---- Metin Bloğu

Üç yıl önce 'The Hurt Locker' (Ölümcül Tuzak) filmiyle 'En İyi Yönetmen' Oscar'ını alan ve bu ödülü kazanan ilk kadın olarak tarihe geçen Kathyrn Bigelow, şimdi Usame Bin Ladin operasyonunu anlatan 'Zero Dark Thirty' ile karşımızda.
İLK SENARYO ÇÖPE GİTTİ
Ülkemizde bu hafta vizyona giren film; Usame Bin Ladin'in Amerikan özel güçleri tarafından öldürülüşünün 10 yıla yayılan öyküsünü konu ediyor. Aslında Bigelow'un niyeti; Amerikan güçlerinin Bin Ladin'i yakalayamadığı Tora Bora çatışmasını anlatmakmış. Fakat Mark Boal filmin senaryosunun büyük bölümünü tamamlamışken Bin Ladin'in ölüm haberi gelmiş... Bigelow ile Boal da senaryoyu çöpe atıp projeyi Bin Ladin'i öldürme operasyonunun öyküsü olarak kurmuşlar. Ordudan ve istihbarattan birçok kişiyle bağlantısı bulunan Boal, projenin ilk hali için yaptığı araştırmalardan bu film için de faydalanmış. Nihayetinde ortaya; 11 Eylül 2001'den, yani New York'ta İkiz Kuleler'in yıkılışından 2 Mayıs 2011'de Usame Bin Ladin'in Pakistan'da öldürülmesine uzanan filmin senaryosu çıkmış. Film; bugüne kadar birçok eleştirinin hedefi oldu. Birçok kişi filmin, insanlık dışı sorgulama tekniklerini makul gösterdiğini ve işkenceyi 'kabul edilebilir' kıldığını savunuyor. Kimileri ise senarist ve yönetmenin, Amerikan istihbaratının gizli bilgilerine nasıl ulaştığını sorguluyor.

--------

[Çözülecek Problemler]:
1/ Aşağıdaki üç ifadeden her birinin Zero Dark Thirty hakkındaki metinle örtüşüp örtüşmediğini evet veya hayır ile belirtin. Her yanıtın yanına metinden belirleyici sözcükleri aynen alıntılayın: (a) Bigelow'un asıl niyeti Tora Bora çatışmasını anlatmaktı. (b) Boal, projenin ilk hali için yaptığı araştırmaları bu filmde kullanmadı. (c) Film, Türkiye'de bu hafta vizyona girdi.
2/ Zero Dark Thirty hakkındaki metinde "Üç yıl önce" ile başlayıp "Thirty' ile karşımızda." ile biten kısmı, "karşımızda" ifadesini "sinemalarda" ile değiştirerek yeniden yazın.

---- Gösterilen Veri

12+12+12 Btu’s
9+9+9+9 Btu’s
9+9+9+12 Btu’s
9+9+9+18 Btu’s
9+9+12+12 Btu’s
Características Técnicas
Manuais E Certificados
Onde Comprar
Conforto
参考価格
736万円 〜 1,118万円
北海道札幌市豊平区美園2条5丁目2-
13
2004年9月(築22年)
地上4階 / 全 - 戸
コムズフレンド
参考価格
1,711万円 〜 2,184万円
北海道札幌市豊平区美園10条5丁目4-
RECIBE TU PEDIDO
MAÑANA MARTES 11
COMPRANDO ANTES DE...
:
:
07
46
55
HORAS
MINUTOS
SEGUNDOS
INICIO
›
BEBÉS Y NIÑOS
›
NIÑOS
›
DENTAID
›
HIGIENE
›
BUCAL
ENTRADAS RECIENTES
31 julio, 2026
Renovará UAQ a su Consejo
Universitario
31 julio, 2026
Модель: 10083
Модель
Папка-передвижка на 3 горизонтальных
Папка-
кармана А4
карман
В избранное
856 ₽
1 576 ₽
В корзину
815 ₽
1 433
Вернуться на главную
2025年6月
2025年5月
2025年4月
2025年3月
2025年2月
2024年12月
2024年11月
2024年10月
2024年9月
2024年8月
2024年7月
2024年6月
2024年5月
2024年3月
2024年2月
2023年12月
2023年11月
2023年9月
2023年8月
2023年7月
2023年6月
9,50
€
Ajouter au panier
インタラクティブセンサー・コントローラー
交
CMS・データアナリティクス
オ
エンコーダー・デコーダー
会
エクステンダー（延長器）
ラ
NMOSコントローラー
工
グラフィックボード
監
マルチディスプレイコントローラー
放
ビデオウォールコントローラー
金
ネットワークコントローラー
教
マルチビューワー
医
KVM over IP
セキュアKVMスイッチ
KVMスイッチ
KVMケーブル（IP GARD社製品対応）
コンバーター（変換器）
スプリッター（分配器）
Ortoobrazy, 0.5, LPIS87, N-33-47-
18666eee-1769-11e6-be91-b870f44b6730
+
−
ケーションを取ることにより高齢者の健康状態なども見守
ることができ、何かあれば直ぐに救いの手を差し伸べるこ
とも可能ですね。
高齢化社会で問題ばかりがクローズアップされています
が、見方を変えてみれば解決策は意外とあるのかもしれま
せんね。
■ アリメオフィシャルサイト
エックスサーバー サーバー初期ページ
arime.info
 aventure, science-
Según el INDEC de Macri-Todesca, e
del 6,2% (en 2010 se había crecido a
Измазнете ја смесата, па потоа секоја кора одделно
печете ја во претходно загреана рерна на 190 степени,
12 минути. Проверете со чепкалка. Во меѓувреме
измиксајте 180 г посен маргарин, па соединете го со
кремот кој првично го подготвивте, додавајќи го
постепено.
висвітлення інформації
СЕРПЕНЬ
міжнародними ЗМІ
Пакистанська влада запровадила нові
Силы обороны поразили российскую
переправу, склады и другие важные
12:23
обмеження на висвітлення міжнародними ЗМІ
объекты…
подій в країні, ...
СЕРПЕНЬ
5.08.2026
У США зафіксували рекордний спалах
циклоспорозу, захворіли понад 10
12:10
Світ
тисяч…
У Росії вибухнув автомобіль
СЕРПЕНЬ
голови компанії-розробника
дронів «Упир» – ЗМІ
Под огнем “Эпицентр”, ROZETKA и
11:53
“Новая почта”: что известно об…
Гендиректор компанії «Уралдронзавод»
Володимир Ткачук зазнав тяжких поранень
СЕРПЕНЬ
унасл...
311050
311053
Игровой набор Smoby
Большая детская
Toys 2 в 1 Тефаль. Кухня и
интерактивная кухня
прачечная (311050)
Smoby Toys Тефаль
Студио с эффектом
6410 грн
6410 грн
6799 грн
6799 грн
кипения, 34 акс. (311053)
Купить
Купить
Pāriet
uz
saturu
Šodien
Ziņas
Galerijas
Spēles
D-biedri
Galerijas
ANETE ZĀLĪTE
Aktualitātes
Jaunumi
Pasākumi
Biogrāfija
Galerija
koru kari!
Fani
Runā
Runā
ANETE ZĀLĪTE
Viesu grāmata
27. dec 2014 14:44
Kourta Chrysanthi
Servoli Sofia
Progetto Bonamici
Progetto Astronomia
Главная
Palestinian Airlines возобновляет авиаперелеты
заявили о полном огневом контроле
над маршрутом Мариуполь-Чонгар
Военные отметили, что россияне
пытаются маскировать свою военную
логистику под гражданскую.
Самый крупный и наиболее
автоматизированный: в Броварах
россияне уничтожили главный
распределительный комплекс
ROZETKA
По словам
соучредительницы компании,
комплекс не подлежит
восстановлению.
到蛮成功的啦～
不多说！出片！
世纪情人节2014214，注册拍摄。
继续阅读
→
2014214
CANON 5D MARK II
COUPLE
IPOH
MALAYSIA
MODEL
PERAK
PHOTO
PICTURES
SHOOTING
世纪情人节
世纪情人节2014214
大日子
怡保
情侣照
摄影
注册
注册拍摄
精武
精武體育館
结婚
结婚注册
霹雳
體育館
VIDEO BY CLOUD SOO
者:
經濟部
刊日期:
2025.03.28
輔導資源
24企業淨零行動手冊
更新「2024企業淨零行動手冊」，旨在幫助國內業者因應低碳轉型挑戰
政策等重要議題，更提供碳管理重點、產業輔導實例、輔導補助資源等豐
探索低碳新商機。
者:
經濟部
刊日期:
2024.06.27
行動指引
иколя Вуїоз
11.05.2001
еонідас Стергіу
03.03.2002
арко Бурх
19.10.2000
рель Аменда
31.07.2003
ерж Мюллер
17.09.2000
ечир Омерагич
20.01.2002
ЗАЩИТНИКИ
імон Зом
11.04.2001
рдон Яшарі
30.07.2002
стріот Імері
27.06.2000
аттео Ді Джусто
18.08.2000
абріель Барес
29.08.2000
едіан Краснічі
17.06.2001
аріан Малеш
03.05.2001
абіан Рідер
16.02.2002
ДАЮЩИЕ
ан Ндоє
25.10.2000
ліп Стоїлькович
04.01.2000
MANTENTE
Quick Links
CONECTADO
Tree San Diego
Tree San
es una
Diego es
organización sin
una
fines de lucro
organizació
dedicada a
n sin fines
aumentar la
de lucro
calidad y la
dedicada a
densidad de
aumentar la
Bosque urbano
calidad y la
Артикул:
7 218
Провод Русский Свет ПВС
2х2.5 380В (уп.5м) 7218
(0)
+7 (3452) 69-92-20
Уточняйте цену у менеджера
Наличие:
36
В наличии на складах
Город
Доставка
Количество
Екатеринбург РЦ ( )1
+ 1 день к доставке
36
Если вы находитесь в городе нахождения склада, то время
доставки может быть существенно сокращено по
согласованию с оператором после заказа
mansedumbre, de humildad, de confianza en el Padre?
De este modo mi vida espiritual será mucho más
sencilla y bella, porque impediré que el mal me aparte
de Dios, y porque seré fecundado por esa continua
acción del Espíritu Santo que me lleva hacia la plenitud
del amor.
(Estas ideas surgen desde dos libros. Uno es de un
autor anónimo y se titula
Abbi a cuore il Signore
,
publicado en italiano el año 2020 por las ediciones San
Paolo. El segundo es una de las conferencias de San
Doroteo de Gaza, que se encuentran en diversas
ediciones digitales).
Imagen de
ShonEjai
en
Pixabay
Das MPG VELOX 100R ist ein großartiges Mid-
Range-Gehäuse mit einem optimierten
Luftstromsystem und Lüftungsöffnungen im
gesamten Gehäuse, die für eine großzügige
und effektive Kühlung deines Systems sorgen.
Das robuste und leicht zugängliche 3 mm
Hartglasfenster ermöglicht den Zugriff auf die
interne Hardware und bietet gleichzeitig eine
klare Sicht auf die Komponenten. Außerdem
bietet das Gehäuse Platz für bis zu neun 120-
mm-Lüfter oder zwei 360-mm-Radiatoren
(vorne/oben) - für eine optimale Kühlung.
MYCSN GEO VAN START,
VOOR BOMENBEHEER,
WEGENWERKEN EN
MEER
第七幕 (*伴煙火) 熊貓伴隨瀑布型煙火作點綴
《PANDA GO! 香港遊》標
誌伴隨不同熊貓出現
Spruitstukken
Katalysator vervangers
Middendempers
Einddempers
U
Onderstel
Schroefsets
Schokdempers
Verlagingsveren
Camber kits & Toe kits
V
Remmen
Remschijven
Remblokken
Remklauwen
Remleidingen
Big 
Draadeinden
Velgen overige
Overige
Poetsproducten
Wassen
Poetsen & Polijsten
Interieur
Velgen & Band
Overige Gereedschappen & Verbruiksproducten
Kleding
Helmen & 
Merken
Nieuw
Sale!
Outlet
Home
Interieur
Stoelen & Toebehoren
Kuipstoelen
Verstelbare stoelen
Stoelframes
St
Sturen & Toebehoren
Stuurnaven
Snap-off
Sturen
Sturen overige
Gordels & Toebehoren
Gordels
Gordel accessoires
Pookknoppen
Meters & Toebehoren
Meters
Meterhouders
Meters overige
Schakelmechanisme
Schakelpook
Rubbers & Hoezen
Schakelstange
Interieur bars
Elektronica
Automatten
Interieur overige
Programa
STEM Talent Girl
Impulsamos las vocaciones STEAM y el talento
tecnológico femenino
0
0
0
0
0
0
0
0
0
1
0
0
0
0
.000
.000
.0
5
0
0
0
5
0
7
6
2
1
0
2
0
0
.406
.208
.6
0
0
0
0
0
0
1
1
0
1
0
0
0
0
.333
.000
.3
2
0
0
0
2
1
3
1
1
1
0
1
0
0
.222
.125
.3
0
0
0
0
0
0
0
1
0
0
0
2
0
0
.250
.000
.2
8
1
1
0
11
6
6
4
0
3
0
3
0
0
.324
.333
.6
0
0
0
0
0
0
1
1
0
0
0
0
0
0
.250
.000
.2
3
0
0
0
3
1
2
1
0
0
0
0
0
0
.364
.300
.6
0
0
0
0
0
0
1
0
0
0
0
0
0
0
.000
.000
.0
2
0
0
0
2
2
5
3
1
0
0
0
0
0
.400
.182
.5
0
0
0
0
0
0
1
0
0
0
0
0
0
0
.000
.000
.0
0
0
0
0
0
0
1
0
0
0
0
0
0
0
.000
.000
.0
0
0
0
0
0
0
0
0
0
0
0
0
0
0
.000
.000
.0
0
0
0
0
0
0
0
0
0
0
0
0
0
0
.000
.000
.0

--------

[Sıralı Çıktılar]:
1/
(a) Evet: "Aslında Bigelow'un niyeti; Amerikan güçlerinin Bin Ladin'i yakalayamadığı Tora Bora çatışmasını anlatmakmış."
(b) Hayır: "Boal, projenin ilk hali için yaptığı araştırmalardan bu film için de faydalanmış."
(c) Evet: "Ülkemizde bu hafta vizyona giren film"

2/
Üç yıl önce 'The Hurt Locker' (Ölümcül Tuzak) filmiyle 'En İyi Yönetmen' Oscar'ını alan ve bu ödülü kazanan ilk kadın olarak tarihe geçen Kathyrn Bigelow, şimdi Usame Bin Ladin operasyonunu anlatan 'Zero Dark Thirty' ile sinemalarda.